Rep. Bobby Rush –  1st district, Illinois 

Rep. Barbara Lee –  13th district, California 

Rep. Juan Vargas – 51st district, California 

Rep. Albio Sires – 8th district, New Jersey  

Meeks was joined by two other black House members, both from Illinois, on Monday as Reps Danny Davis and Bobby Rush, announced they would not attend. 

Rush called Trump’s first year in office ‘the most chaotic, divisive, and incompetent’ and said he would not ‘watch as Trump pretends that he’s off to a successful start.’ 

‘He’s not,’ Rush said in a statement put out by his office. 

Late Monday, Rep. Juan Vargas, a Democrat from California, indicated that he would not attend. 

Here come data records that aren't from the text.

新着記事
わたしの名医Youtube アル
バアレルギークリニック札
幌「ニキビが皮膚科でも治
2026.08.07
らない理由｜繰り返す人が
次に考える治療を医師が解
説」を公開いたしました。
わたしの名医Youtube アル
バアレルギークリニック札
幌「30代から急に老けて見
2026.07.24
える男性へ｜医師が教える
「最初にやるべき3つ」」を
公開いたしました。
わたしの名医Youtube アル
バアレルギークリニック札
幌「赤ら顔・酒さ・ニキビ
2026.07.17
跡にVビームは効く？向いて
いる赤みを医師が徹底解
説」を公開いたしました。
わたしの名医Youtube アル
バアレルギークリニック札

‘President Trump continues to disrespect women, insult people of color, and attack our immigrant communities. I will not be attending the State of the Union—I stand in solidarity with all the people he has and continues to disrespect,’ the congressman tweeted. 

While a majority of Democratic members boycotting were minorities, the first lawmaker to announce he would be playing hooky was a white guy, Rep. Earl Blumenauer from Oregon. 

Blumenauer later said he would be sending in his stead, a ‘dreamer’ to the speech, as Congress continues to debate what happens next with DACA, the Deferred Action for Childhood Arrivals program, an Obama-era order that allowed undocumented immigrants brought to the U.S. as children to gain legal status.  

Trump has since announced he was scrapping the program and tossed the problem to Congress. 

Other Democrats, too, are using their guests as mini-protests. 

Rep. Joe Kennedy, the Massachusetts Democrat whose great-uncle was the late President John F. Kennedy, is bringing a transgender soldier – Staff Sgt. Patricia King – to the State of the Union, to protest the president’s proposed transgender troops ban. 

The congressman’s guest was first reported in the Boston Globe.  

Kennedy will also be giving the Democrats’ official rebuttal after Trump leaves the dais.  

Rep. Ruben J. Kihuen, a Nevada Democrat, is bringing well-known ‘Dreamer’ Astrid Silva as his guest.